If α = ^mC₂, then find the value of ^αC₂.

Answer 1

\[{}^\alpha C_2 = \frac{\alpha}{2} \times \frac{(\alpha - 1)}{1} \times^\alpha C_0\]  [∵\[{}^n C_r = \frac{n}{r} . {}^{n - 1} C_{r - 1}\]]

\[{}^n C_r = \frac{n}{r} . {}^{n - 1} C_{r - 1}\]  [∵\[{}^n C_0 = 1\]]

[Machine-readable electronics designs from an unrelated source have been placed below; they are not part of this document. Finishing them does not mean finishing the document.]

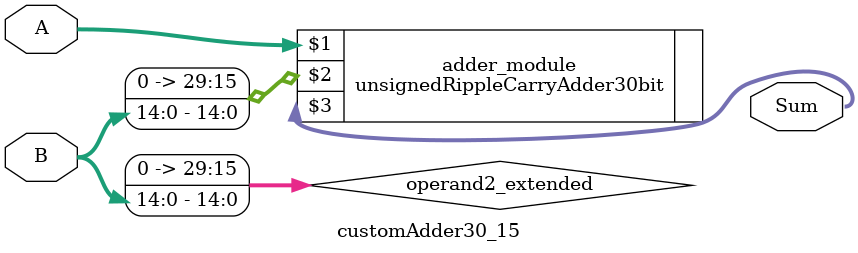
<source format=v>

module customAdder30_15(
                    input [29 : 0] A,
                    input [14 : 0] B,
                    
                    output [30 : 0] Sum
            );

    wire [29 : 0] operand2_extended;
    
    assign operand2_extended =  {15'b0, B};
    
    unsignedRippleCarryAdder30bit adder_module(
        A,
        operand2_extended,
        Sum
    );
    
endmodule
        
</source>
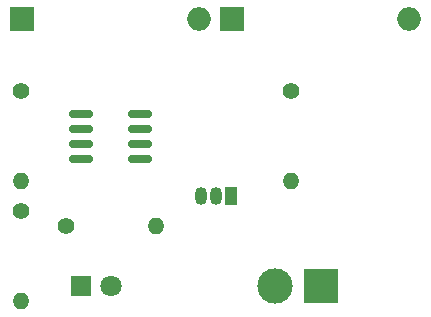
<source format=gbr>
%TF.GenerationSoftware,KiCad,Pcbnew,(6.0.4)*%
%TF.CreationDate,2022-06-10T14:34:12+05:30*%
%TF.ProjectId,saran batch,73617261-6e20-4626-9174-63682e6b6963,rev?*%
%TF.SameCoordinates,Original*%
%TF.FileFunction,Soldermask,Top*%
%TF.FilePolarity,Negative*%
%FSLAX46Y46*%
G04 Gerber Fmt 4.6, Leading zero omitted, Abs format (unit mm)*
G04 Created by KiCad (PCBNEW (6.0.4)) date 2022-06-10 14:34:12*
%MOMM*%
%LPD*%
G01*
G04 APERTURE LIST*
G04 Aperture macros list*
%AMRoundRect*
0 Rectangle with rounded corners*
0 $1 Rounding radius*
0 $2 $3 $4 $5 $6 $7 $8 $9 X,Y pos of 4 corners*
0 Add a 4 corners polygon primitive as box body*
4,1,4,$2,$3,$4,$5,$6,$7,$8,$9,$2,$3,0*
0 Add four circle primitives for the rounded corners*
1,1,$1+$1,$2,$3*
1,1,$1+$1,$4,$5*
1,1,$1+$1,$6,$7*
1,1,$1+$1,$8,$9*
0 Add four rect primitives between the rounded corners*
20,1,$1+$1,$2,$3,$4,$5,0*
20,1,$1+$1,$4,$5,$6,$7,0*
20,1,$1+$1,$6,$7,$8,$9,0*
20,1,$1+$1,$8,$9,$2,$3,0*%
G04 Aperture macros list end*
%ADD10RoundRect,0.150000X-0.825000X-0.150000X0.825000X-0.150000X0.825000X0.150000X-0.825000X0.150000X0*%
%ADD11C,1.400000*%
%ADD12O,1.400000X1.400000*%
%ADD13R,1.050000X1.500000*%
%ADD14O,1.050000X1.500000*%
%ADD15R,3.000000X3.000000*%
%ADD16C,3.000000*%
%ADD17R,1.800000X1.800000*%
%ADD18C,1.800000*%
%ADD19R,2.000000X2.000000*%
%ADD20O,2.000000X2.000000*%
G04 APERTURE END LIST*
D10*
%TO.C,U1*%
X134685000Y-89535000D03*
X134685000Y-90805000D03*
X134685000Y-92075000D03*
X134685000Y-93345000D03*
X139635000Y-93345000D03*
X139635000Y-92075000D03*
X139635000Y-90805000D03*
X139635000Y-89535000D03*
%TD*%
D11*
%TO.C,R4*%
X152400000Y-87630000D03*
D12*
X152400000Y-95250000D03*
%TD*%
D11*
%TO.C,R3*%
X133350000Y-99060000D03*
D12*
X140970000Y-99060000D03*
%TD*%
D11*
%TO.C,R2*%
X129540000Y-97790000D03*
D12*
X129540000Y-105410000D03*
%TD*%
D11*
%TO.C,R1*%
X129540000Y-87630000D03*
D12*
X129540000Y-95250000D03*
%TD*%
D13*
%TO.C,Q1*%
X147320000Y-96520000D03*
D14*
X146050000Y-96520000D03*
X144780000Y-96520000D03*
%TD*%
D15*
%TO.C,J1*%
X154940000Y-104140000D03*
D16*
X151060000Y-104140000D03*
%TD*%
D17*
%TO.C,D1*%
X134620000Y-104140000D03*
D18*
X137160000Y-104140000D03*
%TD*%
D19*
%TO.C,C3*%
X129660000Y-81522500D03*
D20*
X144660000Y-81522500D03*
%TD*%
D19*
%TO.C,C2*%
X147440000Y-81522500D03*
D20*
X162440000Y-81522500D03*
%TD*%
M02*

</source>
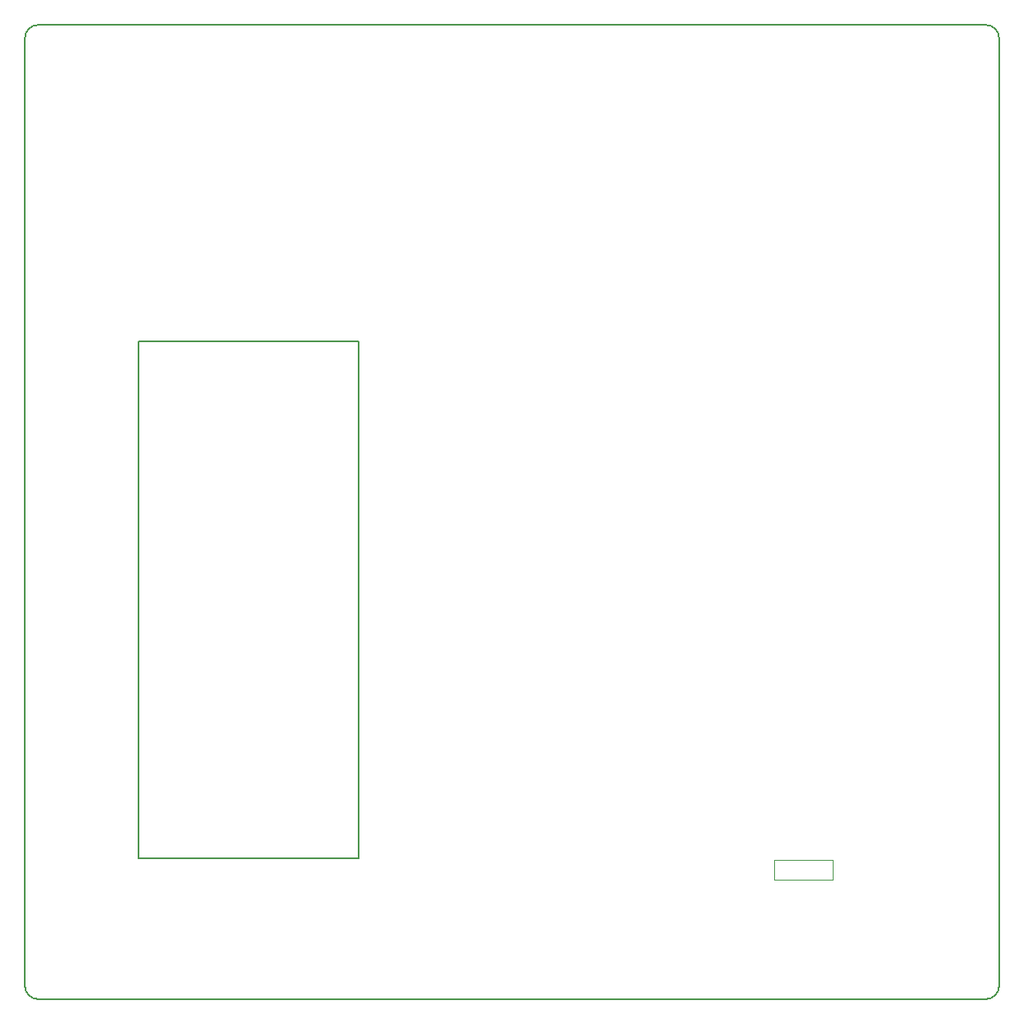
<source format=gm1>
G04 #@! TF.GenerationSoftware,KiCad,Pcbnew,(5.1.8)-1*
G04 #@! TF.CreationDate,2022-02-18T22:38:14+01:00*
G04 #@! TF.ProjectId,BulkyMIDI-32 Module,42756c6b-794d-4494-9449-2d3332204d6f,rev?*
G04 #@! TF.SameCoordinates,Original*
G04 #@! TF.FileFunction,Profile,NP*
%FSLAX46Y46*%
G04 Gerber Fmt 4.6, Leading zero omitted, Abs format (unit mm)*
G04 Created by KiCad (PCBNEW (5.1.8)-1) date 2022-02-18 22:38:14*
%MOMM*%
%LPD*%
G01*
G04 APERTURE LIST*
G04 #@! TA.AperFunction,Profile*
%ADD10C,0.050000*%
G04 #@! TD*
G04 #@! TA.AperFunction,Profile*
%ADD11C,0.150000*%
G04 #@! TD*
G04 APERTURE END LIST*
D10*
X147114000Y-140362000D02*
X153114000Y-140362000D01*
X147114000Y-142366000D02*
X147114000Y-140362000D01*
X153114000Y-142366000D02*
X147114000Y-142366000D01*
X153114000Y-140362000D02*
X153114000Y-142366000D01*
D11*
X104394000Y-140208000D02*
X104394000Y-87122000D01*
X104394000Y-87122000D02*
X81788000Y-87122000D01*
X170180000Y-78740000D02*
X170180000Y-55880000D01*
X70180000Y-55880000D02*
X70180000Y-72390000D01*
X81788000Y-140208000D02*
X81788000Y-87122000D01*
X70180000Y-139954000D02*
X70180000Y-153340000D01*
X104394000Y-140208000D02*
X81788000Y-140208000D01*
X70180000Y-139954000D02*
X70180000Y-72390000D01*
X168910000Y-54610000D02*
X71450000Y-54610000D01*
X71450000Y-54610000D02*
G75*
G03*
X70180000Y-55880000I0J-1270000D01*
G01*
X170180000Y-55880000D02*
G75*
G03*
X168910000Y-54610000I-1270000J0D01*
G01*
X170180000Y-153340000D02*
X170180000Y-78740000D01*
X168910000Y-154610000D02*
G75*
G03*
X170180000Y-153340000I0J1270000D01*
G01*
X71450000Y-154610000D02*
X168910000Y-154610000D01*
X70180000Y-153340000D02*
G75*
G03*
X71450000Y-154610000I1270000J0D01*
G01*
M02*

</source>
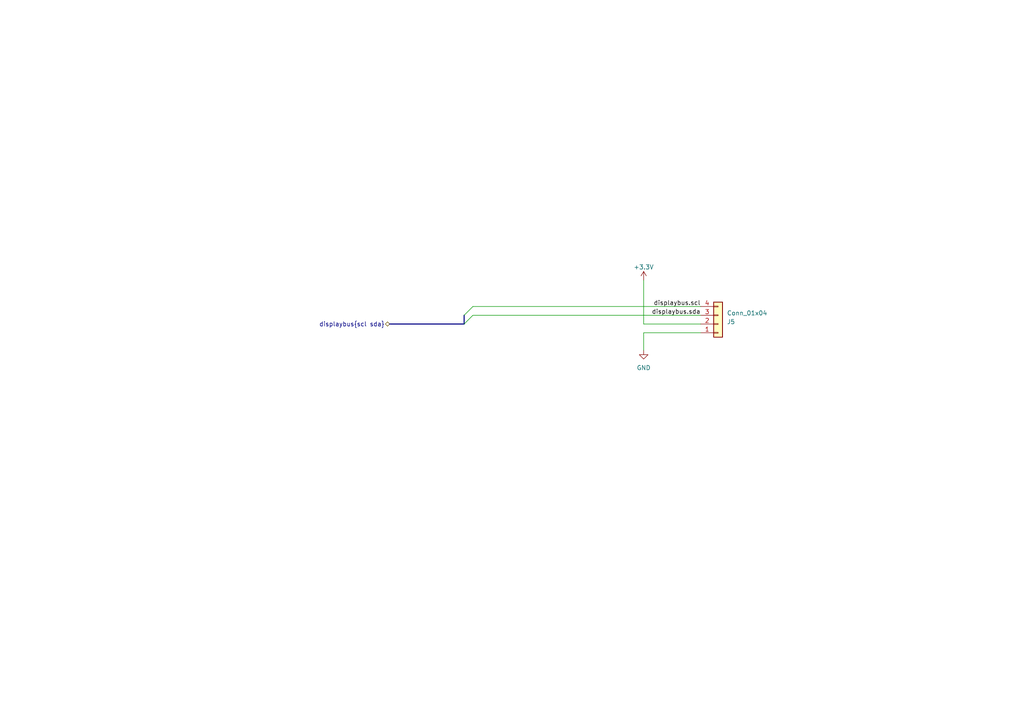
<source format=kicad_sch>
(kicad_sch (version 20230121) (generator eeschema)

  (uuid 3caa38b0-8f49-4242-870e-93c6ef1f8752)

  (paper "A4")

  


  (bus_entry (at 137.16 91.44) (size -2.54 2.54)
    (stroke (width 0) (type default))
    (uuid 6d4bb7d6-69dd-4f08-a84a-e3a486be8a48)
  )
  (bus_entry (at 137.16 88.9) (size -2.54 2.54)
    (stroke (width 0) (type default))
    (uuid e9ce70e7-e43e-4656-9ce0-504ebe7469e9)
  )

  (wire (pts (xy 137.16 88.9) (xy 203.2 88.9))
    (stroke (width 0) (type default))
    (uuid 1efb2714-b3b1-4ec7-a79d-9bcabf9bf0fb)
  )
  (wire (pts (xy 203.2 91.44) (xy 137.16 91.44))
    (stroke (width 0) (type default))
    (uuid 3931c1d3-c4da-47fa-8445-246b2e5483b0)
  )
  (wire (pts (xy 186.69 96.52) (xy 203.2 96.52))
    (stroke (width 0) (type default))
    (uuid 3d46e1f7-23f5-49de-9933-2c4ff95a180e)
  )
  (bus (pts (xy 134.62 93.98) (xy 113.03 93.98))
    (stroke (width 0) (type default))
    (uuid 5261cbf9-da95-4da6-a95b-4da882f009ac)
  )

  (wire (pts (xy 203.2 93.98) (xy 186.69 93.98))
    (stroke (width 0) (type default))
    (uuid 7f20bbd4-52a1-4fb2-9625-55a971ba5ef8)
  )
  (wire (pts (xy 186.69 81.28) (xy 186.69 93.98))
    (stroke (width 0) (type default))
    (uuid 8e454d31-7fa0-4b4b-9f1e-f275a5363b7d)
  )
  (bus (pts (xy 134.62 91.44) (xy 134.62 93.98))
    (stroke (width 0) (type default))
    (uuid 9e03c76a-9aba-4629-8a18-a17524a68525)
  )

  (wire (pts (xy 186.69 96.52) (xy 186.69 101.6))
    (stroke (width 0) (type default))
    (uuid bc93eed2-8aff-41c8-9994-2a9283f4ee50)
  )

  (label "displaybus.sda" (at 203.2 91.44 180) (fields_autoplaced)
    (effects (font (size 1.27 1.27)) (justify right bottom))
    (uuid 50c880b6-d905-4c6a-98d1-8a8996c41107)
  )
  (label "displaybus.scl" (at 203.2 88.9 180) (fields_autoplaced)
    (effects (font (size 1.27 1.27)) (justify right bottom))
    (uuid df44f78e-5a07-49e4-a030-c2a0c9ca3100)
  )

  (hierarchical_label "displaybus{scl sda}" (shape bidirectional) (at 113.03 93.98 180) (fields_autoplaced)
    (effects (font (size 1.27 1.27)) (justify right))
    (uuid b589e616-10cc-49c7-8944-f2bc4d32c6ac)
  )

  (symbol (lib_id "power:+3.3V") (at 186.69 81.28 0) (unit 1)
    (in_bom yes) (on_board yes) (dnp no) (fields_autoplaced)
    (uuid 3d0e151a-af71-4869-b147-a65bbe0dc1fd)
    (property "Reference" "#PWR038" (at 186.69 85.09 0)
      (effects (font (size 1.27 1.27)) hide)
    )
    (property "Value" "+3.3V" (at 186.69 77.47 0)
      (effects (font (size 1.27 1.27)))
    )
    (property "Footprint" "" (at 186.69 81.28 0)
      (effects (font (size 1.27 1.27)) hide)
    )
    (property "Datasheet" "" (at 186.69 81.28 0)
      (effects (font (size 1.27 1.27)) hide)
    )
    (pin "1" (uuid 5590f910-a590-4163-94e2-ce9ee01c1caf))
    (instances
      (project "adsr_vca_fx"
        (path "/2c7cc946-dcca-4ffb-b6a0-bf0c9ddb491b/38cae6bc-bcfb-4787-8f59-78d373017f6a"
          (reference "#PWR038") (unit 1)
        )
        (path "/2c7cc946-dcca-4ffb-b6a0-bf0c9ddb491b/11acc3f9-3f11-4714-a3d8-8c089274694c"
          (reference "#PWR064") (unit 1)
        )
      )
    )
  )

  (symbol (lib_id "Connector_Generic:Conn_01x04") (at 208.28 93.98 0) (mirror x) (unit 1)
    (in_bom yes) (on_board yes) (dnp no)
    (uuid 498d95c1-0377-495c-aa0a-f4b607daa073)
    (property "Reference" "J5" (at 210.82 93.345 0)
      (effects (font (size 1.27 1.27)) (justify left))
    )
    (property "Value" "Conn_01x04" (at 210.82 90.805 0)
      (effects (font (size 1.27 1.27)) (justify left))
    )
    (property "Footprint" "SSD1306_0.96_Oled:SSD1306_0.96_Oled_no_courtyard_no_silkscreen" (at 208.28 93.98 0)
      (effects (font (size 1.27 1.27)) hide)
    )
    (property "Datasheet" "~" (at 208.28 93.98 0)
      (effects (font (size 1.27 1.27)) hide)
    )
    (pin "1" (uuid 5397a890-1d35-43d9-a0e1-7353bb1f39f6))
    (pin "2" (uuid fb69a2d2-ead8-4163-9281-53730573636f))
    (pin "3" (uuid 5d2bb671-e97e-49d3-bcdc-fbd0aaf3c231))
    (pin "4" (uuid adcc8304-1339-4f31-8747-3bb3233f87bd))
    (instances
      (project "adsr_vca_fx"
        (path "/2c7cc946-dcca-4ffb-b6a0-bf0c9ddb491b/38cae6bc-bcfb-4787-8f59-78d373017f6a"
          (reference "J5") (unit 1)
        )
        (path "/2c7cc946-dcca-4ffb-b6a0-bf0c9ddb491b/11acc3f9-3f11-4714-a3d8-8c089274694c"
          (reference "J11") (unit 1)
        )
      )
    )
  )

  (symbol (lib_id "power:GND") (at 186.69 101.6 0) (unit 1)
    (in_bom yes) (on_board yes) (dnp no) (fields_autoplaced)
    (uuid ff0f9991-22c7-431a-85fc-419df0be0753)
    (property "Reference" "#PWR039" (at 186.69 107.95 0)
      (effects (font (size 1.27 1.27)) hide)
    )
    (property "Value" "GND" (at 186.69 106.68 0)
      (effects (font (size 1.27 1.27)))
    )
    (property "Footprint" "" (at 186.69 101.6 0)
      (effects (font (size 1.27 1.27)) hide)
    )
    (property "Datasheet" "" (at 186.69 101.6 0)
      (effects (font (size 1.27 1.27)) hide)
    )
    (pin "1" (uuid 6e680ae4-69e8-487e-9054-452ab9f02399))
    (instances
      (project "adsr_vca_fx"
        (path "/2c7cc946-dcca-4ffb-b6a0-bf0c9ddb491b/38cae6bc-bcfb-4787-8f59-78d373017f6a"
          (reference "#PWR039") (unit 1)
        )
        (path "/2c7cc946-dcca-4ffb-b6a0-bf0c9ddb491b/11acc3f9-3f11-4714-a3d8-8c089274694c"
          (reference "#PWR065") (unit 1)
        )
      )
    )
  )
)

</source>
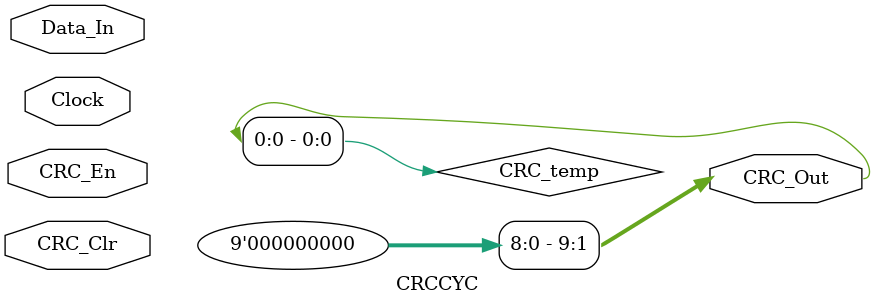
<source format=v>
module CRCCYC(Clock,Data_In,CRC_En,CRC_Clr,CRC_Out);
input Clock,CRC_En,CRC_Clr;
input [31:0] Data_In;
output reg [9:0] CRC_Out;
reg [9:0] CRC_Temp;
reg crcfb;
integer i;
always @(posedge Clock) begin
    if(CRC_Clr)
        begin
          CRC_Temp<=0;
        end
    else if(CRC_En)
        begin
          for(i=31;i>=0;i--)
          begin
            crcfb = CRC_temp[9];
            CRC_temp[9] = CRC_Temp[8]^crcfb;
            CRC_temp[8] = CRC_Temp[7];
            CRC_temp[7] = CRC_Temp[6];
            CRC_temp[6] = CRC_Temp[5];
            CRC_temp[5] = CRC_Temp[4]^crcfb;
            CRC_temp[4] = CRC_Temp[3]^crcfb;
            CRC_temp[3] = CRC_Temp[2];
            CRC_temp[2] = CRC_Temp[1];
            CRC_temp[1] = CRC_Temp[0]^crcfb;
            CRC_temp[0] = Data_In[i]^crcfb;
          end
        end 
end 
assign CRC_Out = CRC_temp;
endmodule
</source>
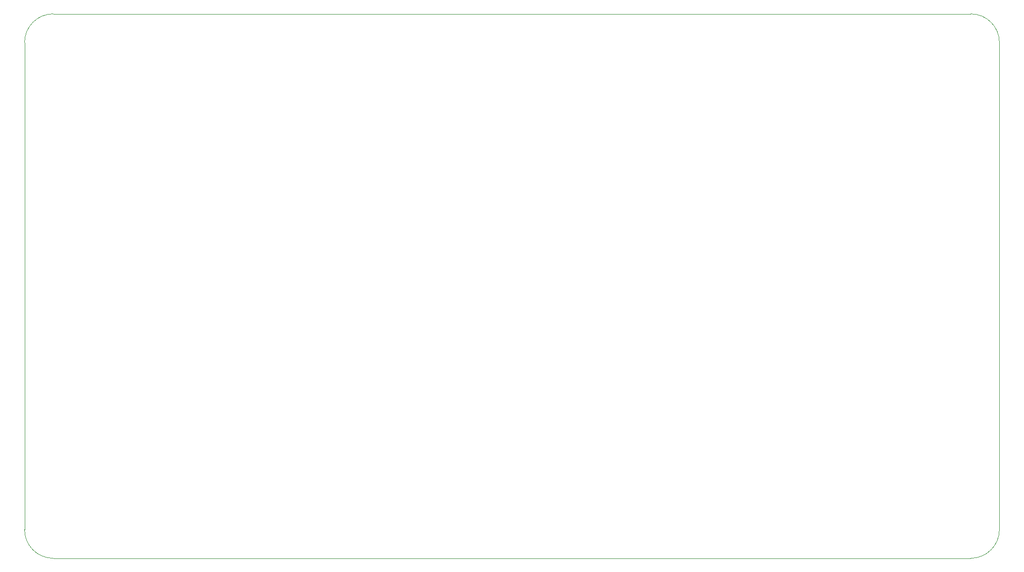
<source format=gbr>
G04 #@! TF.GenerationSoftware,KiCad,Pcbnew,(5.1.6)-1*
G04 #@! TF.CreationDate,2021-03-30T14:44:56-05:00*
G04 #@! TF.ProjectId,UIpcb,55497063-622e-46b6-9963-61645f706362,rev?*
G04 #@! TF.SameCoordinates,Original*
G04 #@! TF.FileFunction,Profile,NP*
%FSLAX46Y46*%
G04 Gerber Fmt 4.6, Leading zero omitted, Abs format (unit mm)*
G04 Created by KiCad (PCBNEW (5.1.6)-1) date 2021-03-30 14:44:56*
%MOMM*%
%LPD*%
G01*
G04 APERTURE LIST*
G04 #@! TA.AperFunction,Profile*
%ADD10C,0.050000*%
G04 #@! TD*
G04 APERTURE END LIST*
D10*
X230000000Y-45000000D02*
G75*
G02*
X235000000Y-50000000I0J-5000000D01*
G01*
X235000000Y-135000000D02*
G75*
G02*
X230000000Y-140000000I-5000000J0D01*
G01*
X70000000Y-140000000D02*
G75*
G02*
X65000000Y-135000000I0J5000000D01*
G01*
X65000000Y-50000000D02*
G75*
G02*
X70000000Y-45000000I5000000J0D01*
G01*
X65000000Y-135000000D02*
X65000000Y-50000000D01*
X230000000Y-140000000D02*
X70000000Y-140000000D01*
X235000000Y-50000000D02*
X235000000Y-135000000D01*
X70000000Y-45000000D02*
X230000000Y-45000000D01*
M02*

</source>
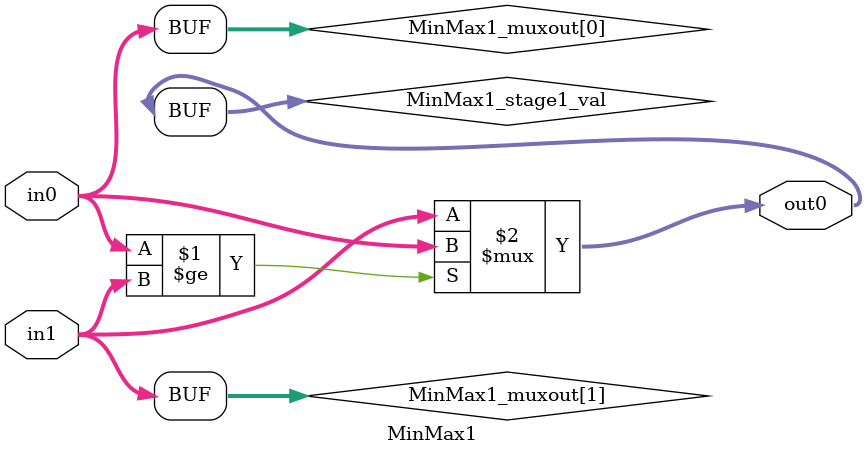
<source format=v>

`timescale 1 ns / 1 ns

module MinMax1
          (in0,
           in1,
           out0);


  input   signed [7:0] in0;
  input   signed [7:0] in1;
  output  signed [7:0] out0;


  wire signed [7:0] MinMax1_muxout [0:1];
  wire signed [7:0] MinMax1_stage1_val;


  assign MinMax1_muxout[0] = in0;
  assign MinMax1_muxout[1] = in1;
  assign MinMax1_stage1_val = (MinMax1_muxout[0] >= MinMax1_muxout[1] ? MinMax1_muxout[0] :
              MinMax1_muxout[1]);


  assign out0 = MinMax1_stage1_val;
endmodule   

</source>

\[= \frac{1}{2} \left[ {}^m C_2 \left( {}^m C_2 - 1 \right) \right]\]
\[ = \frac{1}{2} \left[ \frac{m!}{2! \left( m - 2 \right)!} \left( \frac{m!}{2! \left( m - 2 \right)!} - 1 \right) \right]\]
\[ = \frac{1}{2} \left[ \frac{m \left( m - 1 \right)}{2} \left( \frac{m \left( m - 1 \right)}{2} - 1 \right) \right]\]
\[ = \frac{1}{2} \left[ \frac{m\left( m - 1 \right)}{2} \left( \frac{m \left( m - 1 \right) - 2}{2} \right) \right]\]
\[ = \frac{1}{8} \left[ m \left( m - 1 \right) \left\{ m \left( m - 1 \right) - 2 \right\} \right]\]
\[ = \frac{1}{8} \left[ m^2 \left( m - 1 \right)^2 - 2m \left( m - 1 \right) \right]\]
\[ = \frac{1}{8} \left[ m^2 \left( m^2 + 1 - 2m \right) - 2 m^2 + 2m \right]\]
\[ = \frac{1}{8} \left[ m^4 + m^2 - 2 m^3 - 2 m^2 + 2m \right]\]
\[ = \frac{1}{8} \left[ m^4 - 2 m^3 - m^2 + 2m \right]\]
\[ = \frac{1}{8} \left[ \left( m^2 - 2m \right) \left( m^2 - 1 \right) \right]\]
\[ = \frac{1}{8} \left[ m \left( m - 2 \right) \left( m - 1 \right) \left( m + 1 \right) \right]\]
\[ = \frac{1}{8} \left( m + 1 \right) m \left( m - 1 \right) \left( m - 2 \right)\]